The relationship between Norval Morrisseau and anthropologist,Selwyn Dewdney was an important one for both. They met in 1960 when Dewdney traveled by canoe through the Red Lake district searching for petroglyphs along the waterways. Morrisseau signed on as a paddler and guide. Together they explored the petroglyphs of the Great Lakes, which proved to be influential in his paintings, helping Morrisseau to formalize the stylized visual vocabulary with which he created his iconic paintings. The journey was fruitful for both and culminated in their collaboration in 1965 on a book of Ojibway stories that Morrisseau wrote and illustrated with his fluid drawings and Dewdney edited, called Legends of My People, the Great Ojibway. At all times in Morrisseau’s art, the artist is conscious of including the narrative of his own life and context, searching for a way to make intelligent use of his ancestral culture and his own life in a rapidly modernizing Canadian landscape. For Morrisseau, Dewdney was a friend and colleague who provided him with an artistic vocabulary, a means of expressing his Ojibwa heritage from his perspective as a 20th century Ojibwa negotiating the barrier between the white world and the aboriginal world.

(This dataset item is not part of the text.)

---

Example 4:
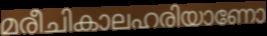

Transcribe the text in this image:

മരീചികാലഹരിയാണോ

This is a very strong collection of Ojibway Indian legends from the repertory of the great founder of the Woodland Indian school of painting Norval Morrisseau. The great strength of this book is of course the set of black and white illustrations by Norval Morrisseau.
This book is extremely important to the overall ensemble of Morrisseau's work as Morrisseau wanted to make it very clear that he was not just a talented maker of pretty pictures but rather the advocate in art of a unique belief system and way of life.
Stories are grouped together into similar themes under each chapter but aren't all connected fully within. The writing is very simple and comes directly from the author's memories of stories told to them and legends and narratives passed down among his people. The last few chapters deal with the mixing of Christianity and European peoples and traditions with the Indigenous people, though not written in favour of colonial perspectives, the emphasis is not very strong supporting Indigenous beliefs and autonomy. There are a couple questionable statements where the Morrisseau seems to reflect the dominant political and social climate of his time in North America, such as stating there were no homosexual people in pre-European contact times in Ojibway culture. It's not clear if he means that the term did not exist or if he is really interpreting history in such a detrimental and false revisionist way. I enjoyed the fresh and fluid writing overall and didn't feel dragged down in any clunky language or never ending tales.